* START Passage *

Noora Niasari was editing “Shayda” when the world changed — again — for Iranians.
It was September 2022, and Mahsa Amini had just died in police custody, igniting the “Woman, Life, Freedom” movement in Iran. Halfway around the world, Iranian-born filmmaker Niasari struggled to concentrate on completing her film, which she hoped would offer a portrait of female defiance very much in line with the burgeoning movement. She would finish the film that fall and dedicate it to “my mother and the brave women of Iran.”
Since its Sundance 2023 premiere (where it won an audience award and was picked up by Sony Pictures Classics), it has screened at roughly 50 festivals and earned a DGA Award nomination. Last year, Australia picked it as its Best International Feature Film submission.
Set in 1995 during the lead-up to the Persian New Year, “Shayda” marks Niasari’s feature debut. She previously directed a string of shorts films that, like “Shayda,” touched on mother/daughter dynamics (“Waterfall”), female subjectivity (“Tâm”), and the Iranian exile experience (“The Phoenix”). Niasari has called her debut feature an “emotionally autobiographical” work.

* END Passage *

◆ Things to do
A. Please reproduce the records word for word, starting with the line that contains "order: Rosales" and going on through the end of the records, and leave out any pictures.
B. Carry on with the article about Noora Niasari's film "Shayda," writing on from its last sentence.

* START Data shown *

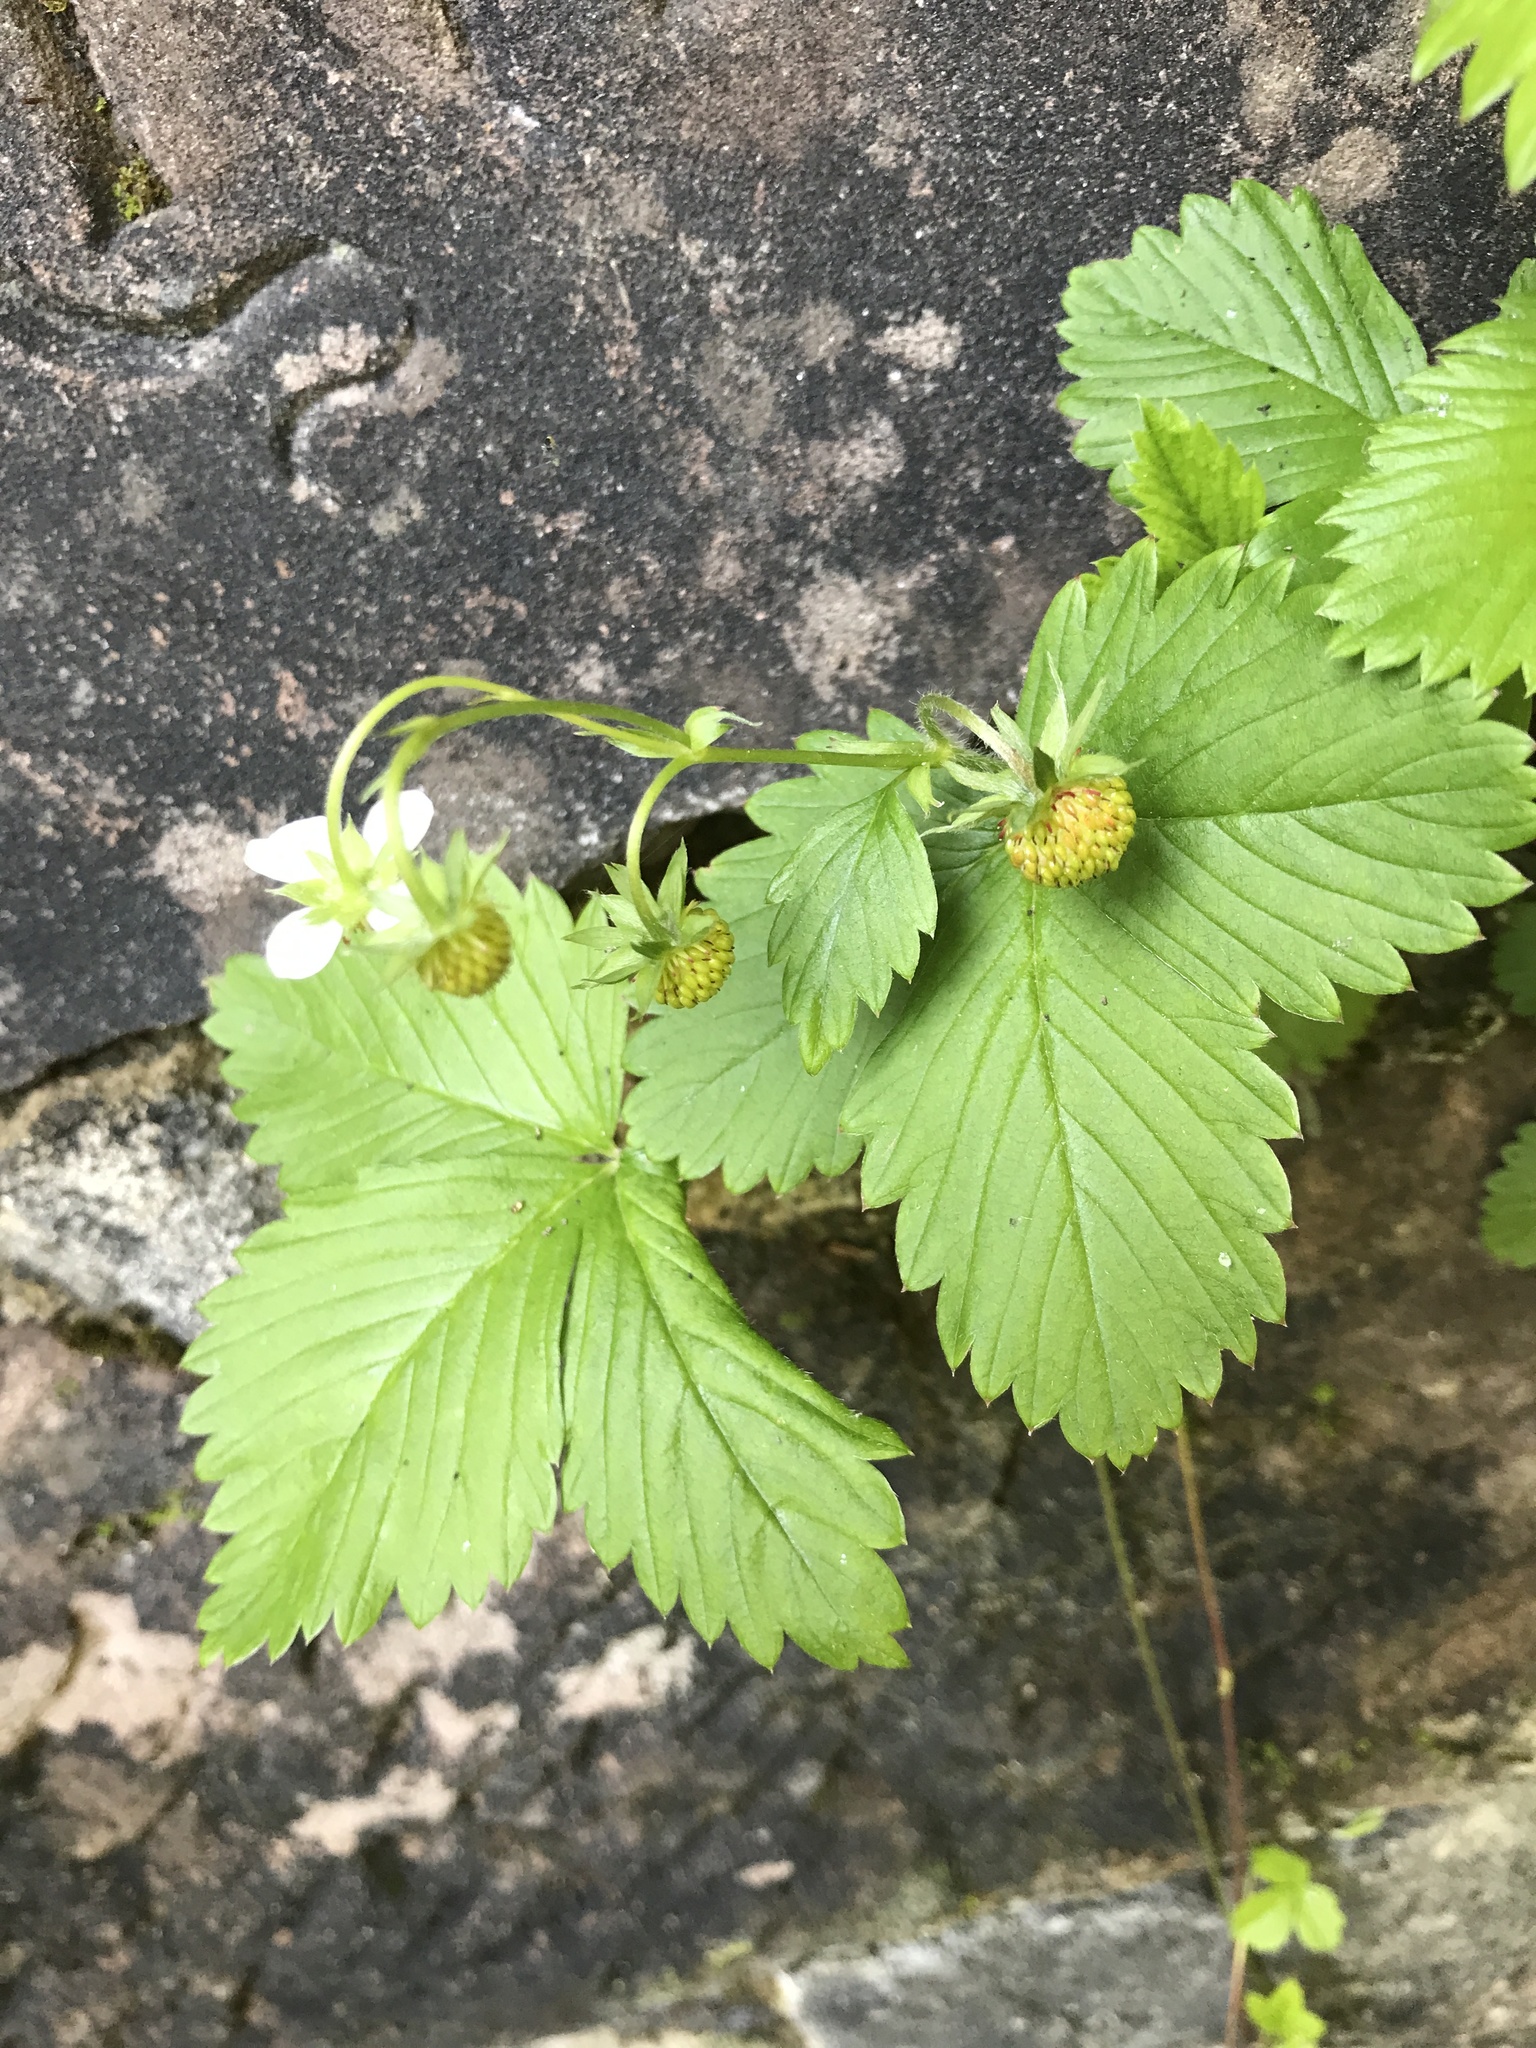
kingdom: Plantae
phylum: Tracheophyta
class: Magnoliopsida
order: Rosales
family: Rosaceae
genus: Fragaria
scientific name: Fragaria vesca
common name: Wild strawberry
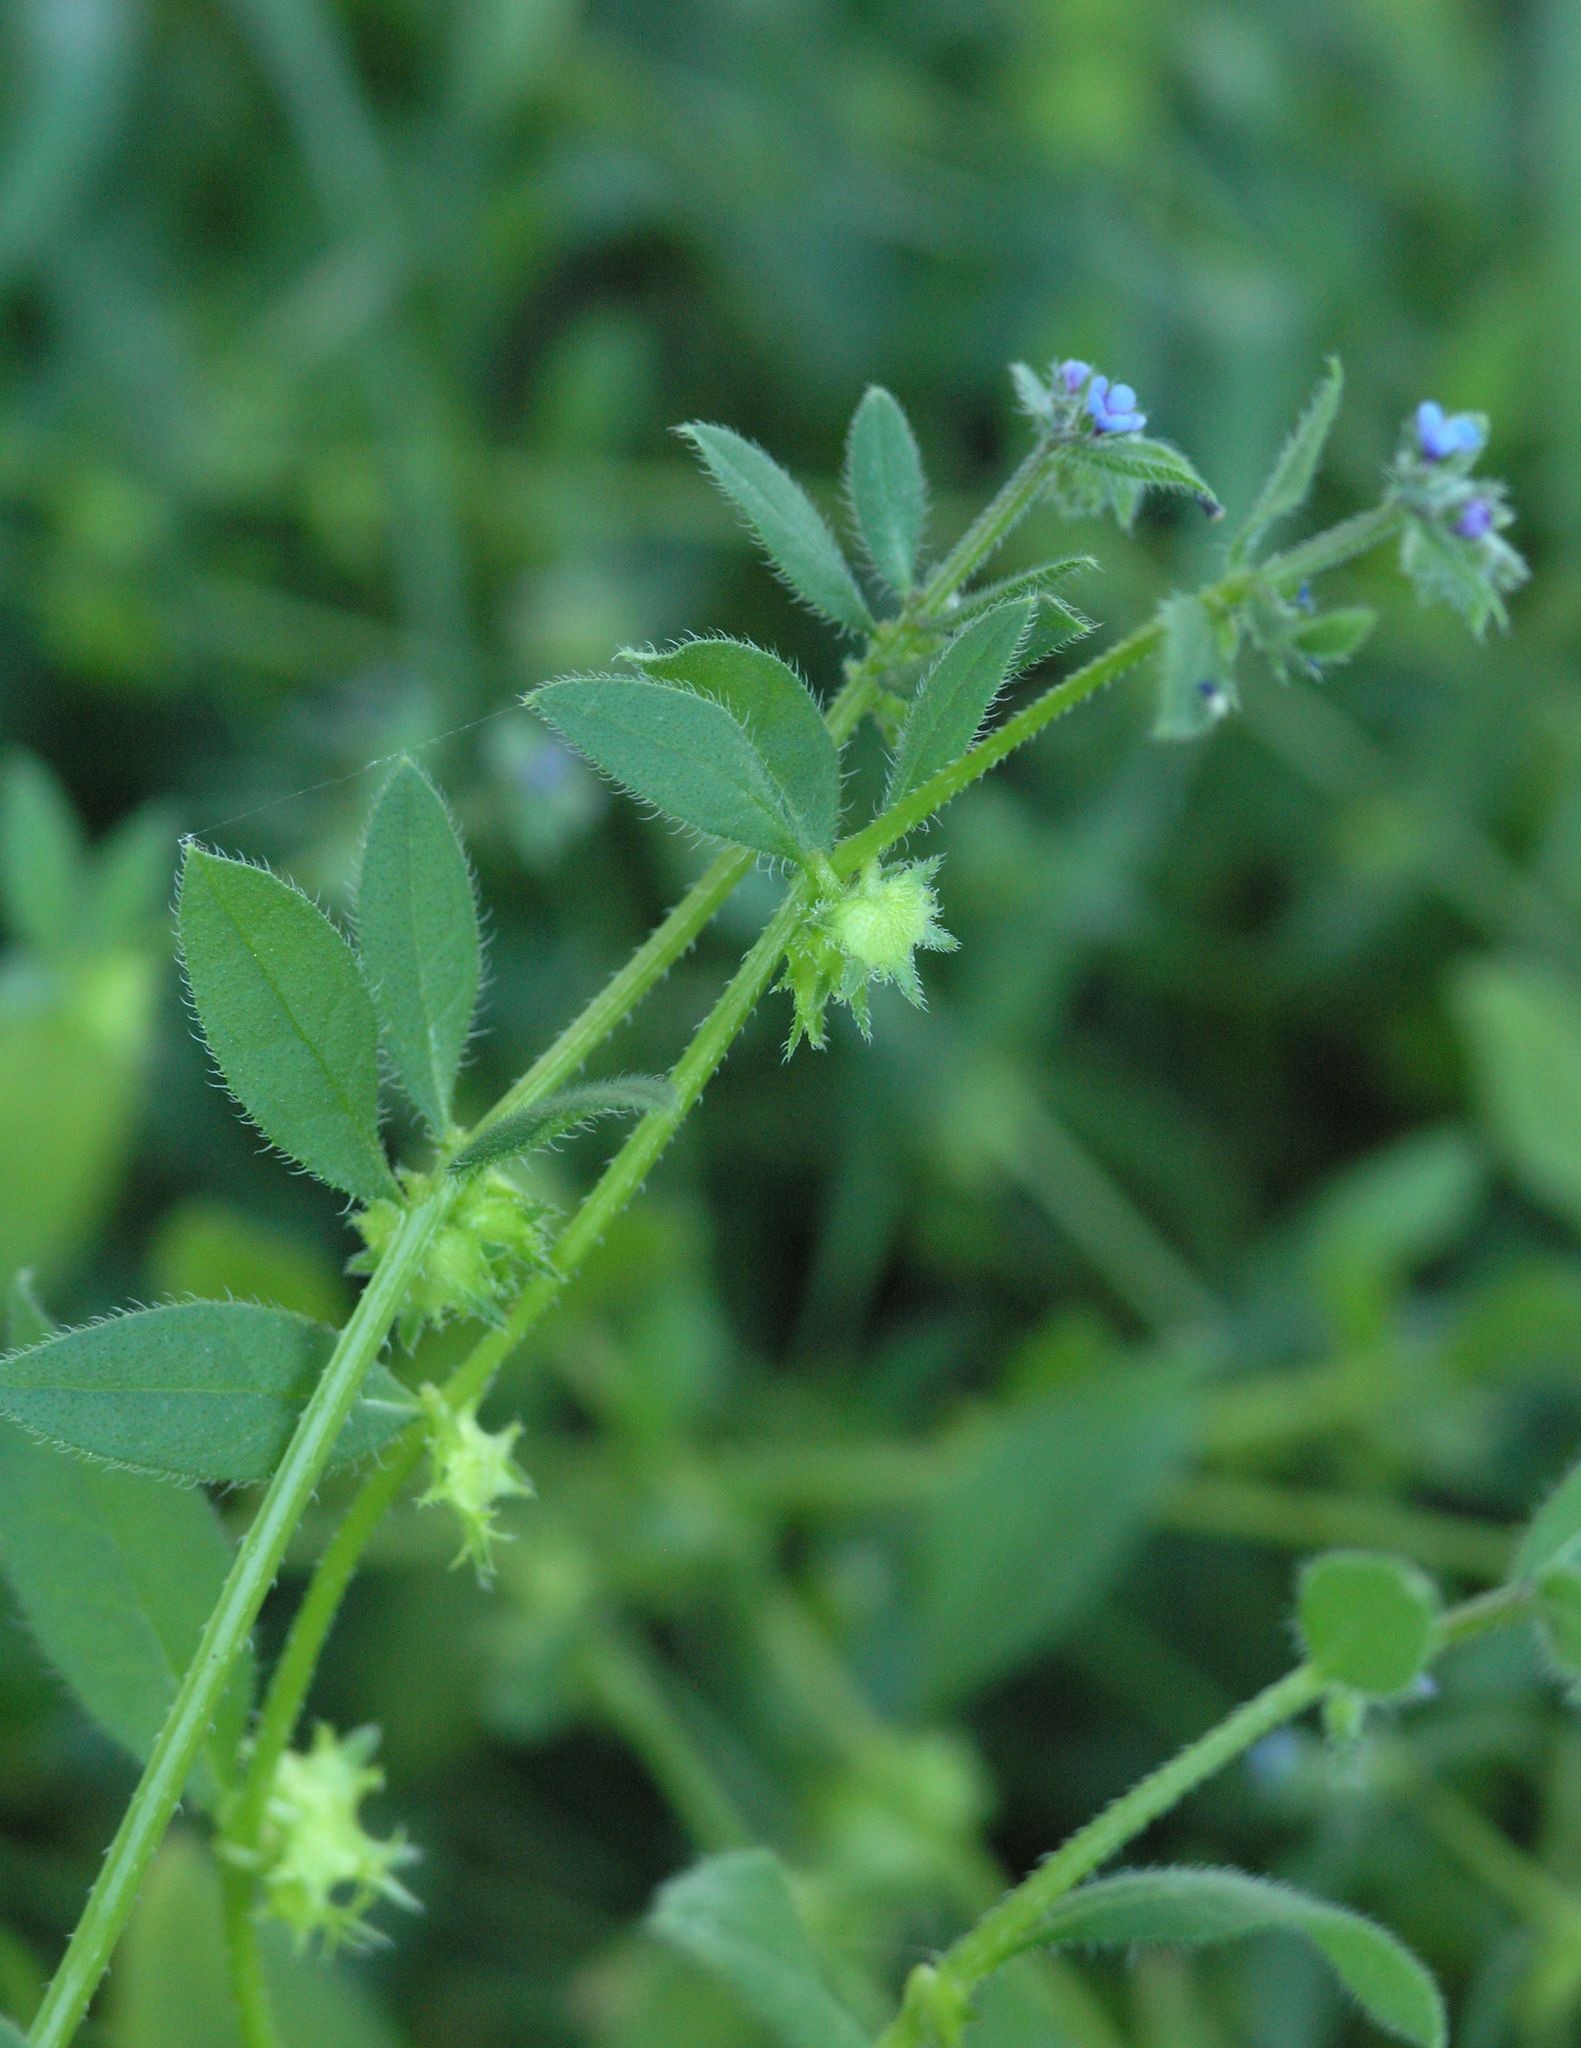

* END Data shown *

◆ Task results
A.
order: Rosales
family: Rosaceae
genus: Fragaria
scientific name: Fragaria vesca
common name: Wild strawberry

B.
The film draws on her mother’s experiences after leaving her husband to reside in a women’s shelter when Niasari was just five years old. The film condenses this eight-month period in their lives into a tumultuous two weeks, during which time Shayda’s abusive husband tries to reenter their lives.
“Shayda” may sound bleak on paper, but Niasari and star Zar Amir Ebrahimi (“Holy Spider”) imbue the material with perpetual warmth and a spirit of resilience. “Shayda” emerges more as a celebration of strong Persian women and culture — dance, poetry, music, and Nowruz all get their turns in the spotlight — than a tale of misery.
“I always wanted the film to have that sense of hope and light,” Niasari told IndieWire during a recent video call from Los Angeles. “I never wanted it to be steeped in victimhood.”
Niasari consulted with her mother at length about the consequences of telling this story. The film makes public a singularly traumatic period in their lives which, in the film, includes allusions to rape and domestic violence. It also depicts Islam’s cultural influence in a negative light, though it remains reverential of secular Persian traditions.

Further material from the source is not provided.